VANCOUVER, BRITISH COLUMBIA--(Marketwired - May 24, 2016) - NV Gold Corporation (TSX
VENTURE:NVX) (the "Company") announced today that the consolidation of its common shares on a
1(new)-for-5(old) basis will be effective before market open on May 25, 2016. Accordingly, on May 25, 2016, the common
shares of the Company will begin trading on post-consolidation basis and the Company will have approximately 10,141,259 common
shares issued and outstanding (subject to adjustment for rounding under the consolidation).
On behalf of the Board of Directors,
John E. Watson, President and CEO
For further information, visit the Company's website at www.nvgoldcorp.com.
Neither the TSX Venture Exchange nor its Regulation Service Provider (as that term is defined in the policies of the TSX
Venture Exchange) accepts responsibility for the adequacy or accuracy of this release.

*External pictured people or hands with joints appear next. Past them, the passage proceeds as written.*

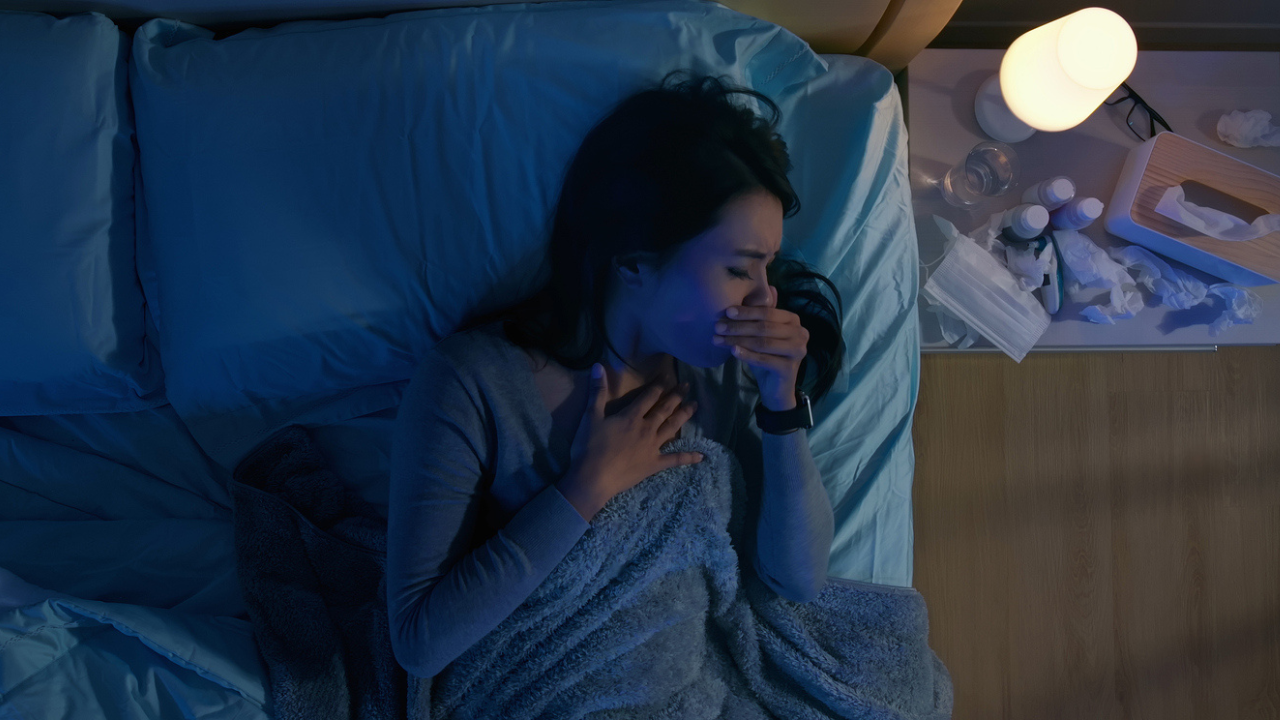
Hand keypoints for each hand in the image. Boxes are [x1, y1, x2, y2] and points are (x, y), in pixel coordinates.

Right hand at [563, 364, 703, 519]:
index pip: (648, 397)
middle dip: (676, 396)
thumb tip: (598, 366)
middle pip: (664, 409)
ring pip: (672, 427)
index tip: (668, 377)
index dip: (658, 386)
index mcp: (631, 416)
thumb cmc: (589, 447)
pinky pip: (675, 459)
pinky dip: (688, 457)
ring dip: (684, 415)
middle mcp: (646, 429)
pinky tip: (701, 455)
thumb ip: (597, 392)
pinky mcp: (655, 464)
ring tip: (695, 406)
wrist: (594, 478)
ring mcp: (653, 447)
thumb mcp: (590, 417)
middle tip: (687, 386)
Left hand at [713, 285, 807, 409]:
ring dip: (738, 339)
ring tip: (718, 339)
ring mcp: (798, 351)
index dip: (747, 312)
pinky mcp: (790, 368)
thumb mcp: (763, 333)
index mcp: (793, 320)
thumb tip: (767, 286)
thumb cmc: (768, 356)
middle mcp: (800, 333)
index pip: (768, 312)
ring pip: (762, 342)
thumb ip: (763, 314)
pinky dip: (746, 354)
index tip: (727, 311)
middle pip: (764, 327)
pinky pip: (764, 359)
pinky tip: (732, 351)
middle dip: (739, 326)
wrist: (776, 388)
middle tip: (718, 326)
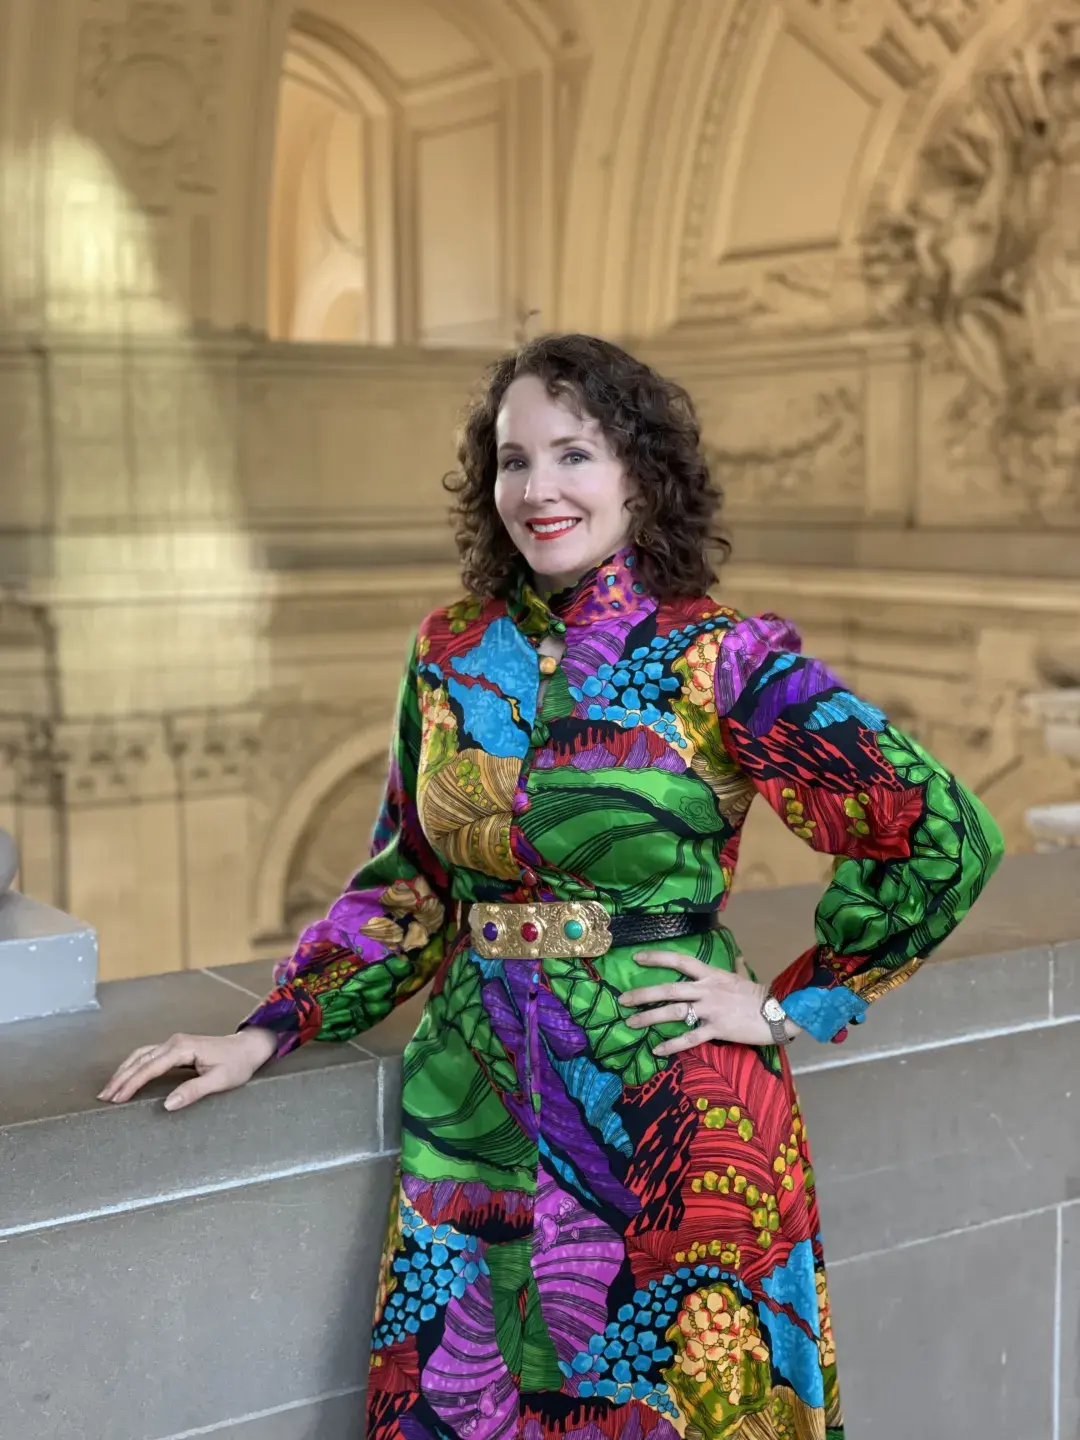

Forward-Looking Statements
This news release includes certain forward-looking statements or information. All statements other than statements of
historical fact included in this release, including, without limitation, statements regarding plans for the completion of a
private placement financing and other future plans and objectives of the Company are forward-looking statements that involve
various risks and uncertainties. There can be no assurance that such statements will prove to be accurate and actual results and
future events could differ materially from those anticipated in such statements. Important factors that could cause actual
results to differ materially from the Company's plans or expectations include market prices, availability of capital and
financing, general economic, market or business conditions, regulatory changes, timeliness of government or regulatory approvals
and other risks detailed herein and from time to time in the filings made by the Company with securities regulators. The Company
disclaims any intention or obligation to update or revise any forward-looking statements whether as a result of new information,
future events or otherwise except as otherwise required by applicable securities legislation.